Irregularity of $a^ib^jc^k∣\text{ if }i=1\text{ then }j=k$ using pumping lemma

Question

This question has been asked here several times. However none of the examples I saw actually tried to prove it's irregularity using the standard pumping lemma.

I know how to prove irregularity using the specific case of $a^1b^pc^p$ however I'm struggling to build the pumping lemma for the whole language $a^ib^jc^k$ I know this won't prove the language to be regular, but I'm more interested in how to deal with lemmas with multiple variables on the exponents. Let's suppose I've divided the string into the following:

$ x = \epsilon$
$ y = b^\beta$
$ z = b^{p-\beta}c^m$

Let $n = 2$. I get
$xy^2z= b^{p-\beta}c^n$

But this doesn't seem like I can find a pumping length for this language as it has too many variables.
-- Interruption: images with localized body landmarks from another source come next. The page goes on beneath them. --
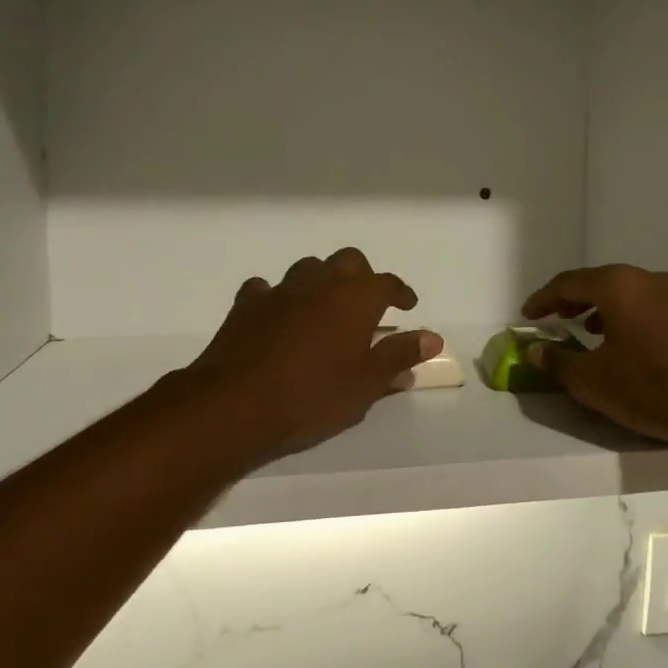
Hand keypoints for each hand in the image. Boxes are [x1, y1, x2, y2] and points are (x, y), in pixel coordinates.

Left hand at [179, 248, 442, 462]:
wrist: (235, 405)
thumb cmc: (313, 396)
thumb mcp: (366, 384)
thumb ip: (399, 355)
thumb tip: (432, 337)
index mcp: (355, 298)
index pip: (387, 283)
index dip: (400, 292)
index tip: (407, 305)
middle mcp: (320, 283)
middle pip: (348, 262)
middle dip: (362, 277)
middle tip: (368, 303)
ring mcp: (280, 291)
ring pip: (308, 269)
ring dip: (322, 282)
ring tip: (326, 308)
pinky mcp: (246, 306)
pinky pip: (267, 289)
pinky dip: (279, 298)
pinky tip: (279, 316)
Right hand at [521, 265, 667, 445]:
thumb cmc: (649, 388)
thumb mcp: (592, 380)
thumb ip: (557, 362)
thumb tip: (535, 351)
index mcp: (618, 285)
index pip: (568, 283)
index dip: (543, 299)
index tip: (527, 316)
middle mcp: (648, 279)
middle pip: (600, 282)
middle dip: (573, 300)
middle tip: (554, 318)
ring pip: (627, 293)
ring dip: (601, 308)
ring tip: (587, 331)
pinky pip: (649, 306)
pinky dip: (627, 317)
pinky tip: (626, 344)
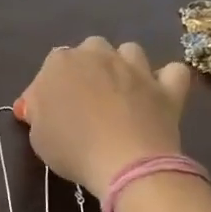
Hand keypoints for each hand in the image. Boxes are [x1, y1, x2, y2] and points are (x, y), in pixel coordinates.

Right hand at [18, 38, 191, 197]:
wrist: (125, 162)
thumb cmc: (71, 148)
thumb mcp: (37, 135)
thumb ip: (37, 112)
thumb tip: (38, 104)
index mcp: (60, 63)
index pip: (51, 65)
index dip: (52, 87)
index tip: (51, 111)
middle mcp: (98, 55)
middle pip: (91, 49)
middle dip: (89, 67)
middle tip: (86, 99)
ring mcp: (136, 68)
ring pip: (130, 51)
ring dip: (125, 66)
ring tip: (121, 92)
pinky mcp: (167, 87)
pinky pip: (173, 71)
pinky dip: (166, 79)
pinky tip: (159, 93)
Is there a way to make this pumping lemma work? (I know it can't be used to prove the language regular, but I'm trying to find at least one pumping length which works for this language)

Answer 1

If I understand correctly, you want to explicitly show that language $\{a^i b^j c^k | i, j, k \in \mathbb{N}\}$ satisfies pumping lemma (it should be true, as this language is clearly regular).
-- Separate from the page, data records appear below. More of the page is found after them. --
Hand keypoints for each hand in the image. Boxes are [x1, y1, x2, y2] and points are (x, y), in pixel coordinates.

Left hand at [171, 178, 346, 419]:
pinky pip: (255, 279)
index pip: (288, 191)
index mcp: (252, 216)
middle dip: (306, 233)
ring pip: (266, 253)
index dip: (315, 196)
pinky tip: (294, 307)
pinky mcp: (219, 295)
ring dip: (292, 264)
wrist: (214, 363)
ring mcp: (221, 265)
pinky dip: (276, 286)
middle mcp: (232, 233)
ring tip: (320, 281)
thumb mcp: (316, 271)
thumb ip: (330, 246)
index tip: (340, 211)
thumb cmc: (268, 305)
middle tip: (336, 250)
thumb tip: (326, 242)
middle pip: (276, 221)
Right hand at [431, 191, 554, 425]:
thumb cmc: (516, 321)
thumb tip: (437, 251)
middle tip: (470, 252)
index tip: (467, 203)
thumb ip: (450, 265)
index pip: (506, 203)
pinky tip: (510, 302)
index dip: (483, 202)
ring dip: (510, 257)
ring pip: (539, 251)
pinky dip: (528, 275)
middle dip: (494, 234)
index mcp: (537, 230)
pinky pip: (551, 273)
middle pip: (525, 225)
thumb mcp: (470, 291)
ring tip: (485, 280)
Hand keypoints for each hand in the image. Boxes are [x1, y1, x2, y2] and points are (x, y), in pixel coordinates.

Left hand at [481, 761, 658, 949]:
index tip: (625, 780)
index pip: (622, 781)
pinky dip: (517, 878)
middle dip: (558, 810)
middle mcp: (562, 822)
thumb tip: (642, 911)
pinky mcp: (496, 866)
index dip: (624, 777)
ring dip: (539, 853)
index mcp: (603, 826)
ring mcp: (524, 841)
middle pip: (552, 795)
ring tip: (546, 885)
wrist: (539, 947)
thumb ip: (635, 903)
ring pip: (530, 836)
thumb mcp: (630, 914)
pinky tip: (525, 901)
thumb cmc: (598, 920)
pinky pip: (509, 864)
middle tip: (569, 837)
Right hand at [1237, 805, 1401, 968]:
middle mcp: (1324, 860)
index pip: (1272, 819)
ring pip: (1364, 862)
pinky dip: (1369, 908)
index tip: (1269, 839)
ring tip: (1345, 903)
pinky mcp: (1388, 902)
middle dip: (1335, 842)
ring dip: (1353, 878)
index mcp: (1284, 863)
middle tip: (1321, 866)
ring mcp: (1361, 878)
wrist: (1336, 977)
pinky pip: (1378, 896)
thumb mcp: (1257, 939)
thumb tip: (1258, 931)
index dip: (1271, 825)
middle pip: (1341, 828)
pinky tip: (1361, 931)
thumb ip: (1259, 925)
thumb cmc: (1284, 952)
Notation of pumping lemma: there exist pumping length $p$ s.t. any word $w$ with $|w| \geq p$ can be written as $w = xyz$ where $|y| > 0$, $|xy| \leq p$ and for all $n$, $x y^n z$ is in our language.

For our language, we can take $p = 1$, and represent word $w$ as $\epsilon . y . z$ ($.$ denotes concatenation), where $|y| = 1$.

As $w$ is in our language, $w = a^i b^j c^k$, as $|w| > 0$, at least one of $i, j, k$ is non-zero.

If $i > 0$, they $y = a$ and we have $a^{i - 1 + n} b^j c^k$ is in our language - it's true by definition.

Cases $i = 0, j > 0$ and $i = j = 0, k > 0$ are similar.

Answer 2

The pumping lemma states that if $L$ is regular, there is a constant $N$ so that for all $\sigma \in L$ with $\lvert \sigma \rvert \ge N$ there is a division $\sigma = \alpha \beta \gamma$ with $\lvert \alpha \beta \rvert \le N$ and $\beta \ne \varepsilon$ for all $k$ it is $\alpha \beta^k \gamma \in L$.

Sadly, in this case if you pick e.g. $\sigma = a b^N c^N$, you can always pick $\alpha = \varepsilon$, $\beta = a$ and $\gamma = b^N c^N$, and everything works out beautifully. No contradiction to be had.

If you check out the proof of the pumping lemma, it is clear that you can prove variants that for example state $\lvert \beta \gamma \rvert \le N$, and $\beta$ can be pumped. Use that one to get a contradiction.

(Nice question, by the way.)